Hem kamusal söylemde hem de yasal ayrıntılarda kesinlikle açık olması gereken bir konu, bu tahvilden yapılacak ödemelerin nasıl belirleneceğidir. Örneğin, bir enstrümanın belirli bir kripto varlık tarafından teminat altına alındığının reklamı yapılıyorsa bu ne anlama gelir? Ödemeler aynı zamanda bu kripto varlıkla mı yoksa fiat para birimiyle mi yapılacak? Yatırımcılar bu kampanyaya dolar katkısında bulunursa, ana para nasıl geri ödenecek? Bu itibari para birimiyle mi, bu yatırım dolarıyla satın alınan kriptoyla mı yoksa başka bir seçenekle mi? Son olarak, eğer ödemeler yüzde şeklinde yapılıyorsa, söz konusu ödemelerin gerçekleşmesini garanti altına almak için (tahvil ödemelerinin sözleşmeye bağlı yükümlülükler olduğunu hatırlayarak) hangi prosedürler mevcuttur?

Sigorta ve poliçe koruması? Yatırımcıların, özellikle de portföylerine kripto yoluyla çeşitlilik katmak isteyen kurumsal yatırımcıların incelemesi gereken son alan, bu yatırımlar için teminat ve diğer koruma araçlarının mevcut olup olmadığıdır. Basitçe söylemek gerekirse, çoğu sigorta poliçesi (hatta siber poliçeler bile) blockchain veya kripto varlıklara bağlı faaliyetleri sigortalamak için tasarlanmamıştır; Yatırımcının korunması bu gerçeğin bir istisnası değildir.

Bu varlık sınıfının trilyonları aşan değerlemesi, bu varlık sınıfına aktif olarak yatırım yapan kurumlar ve kripto enstrümanlara giderek daha fazla maruz kalan bireysel yatırımcılarla birlikte, uygun korumaların oluşturulması ve yaygınlaştırılması zorunludur.
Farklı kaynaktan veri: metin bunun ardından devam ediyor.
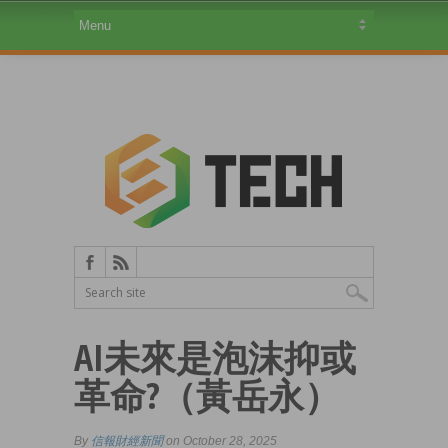
AI未來是泡沫抑或
革命?（黃岳永）
By
信報財經新聞
on October 28, 2025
Özellikle kripto tahvilleri ve finansal araçların şirketler ve uluslar için sermaye artırmada uygulanabilir yöntemler haline gelmesiyle birlikte, bu yatırımların nasıl korunacağı konusunda netliğe sahip olmak mantıklı bir sonraki adımdır.

Kripto tahvilleri ve kripto finansal araçları, genel olarak abartılı görünebilecek bir fikir ve konseptten, piyasaların dünya çapında nasıl işlediğini yeniden tanımlamaya devam eden bir piyasa gerçekliğine hızla geçti. Bununla birlikte ve söz konusu araçların sağladığı fırsatları tam olarak kabul ederek, yatırımcıların yatırım sürecinde değerlendirmesi gereken bazı hususların olduğunun farkına varmak da önemlidir. Başka bir deyişle, kripto her ne kadar heyecan verici olsa ve endüstrilerin işleyiş şeklini değiştirse de bunlar hala finansal araçlardır ve her zaman durum tespiti yapılmalıdır.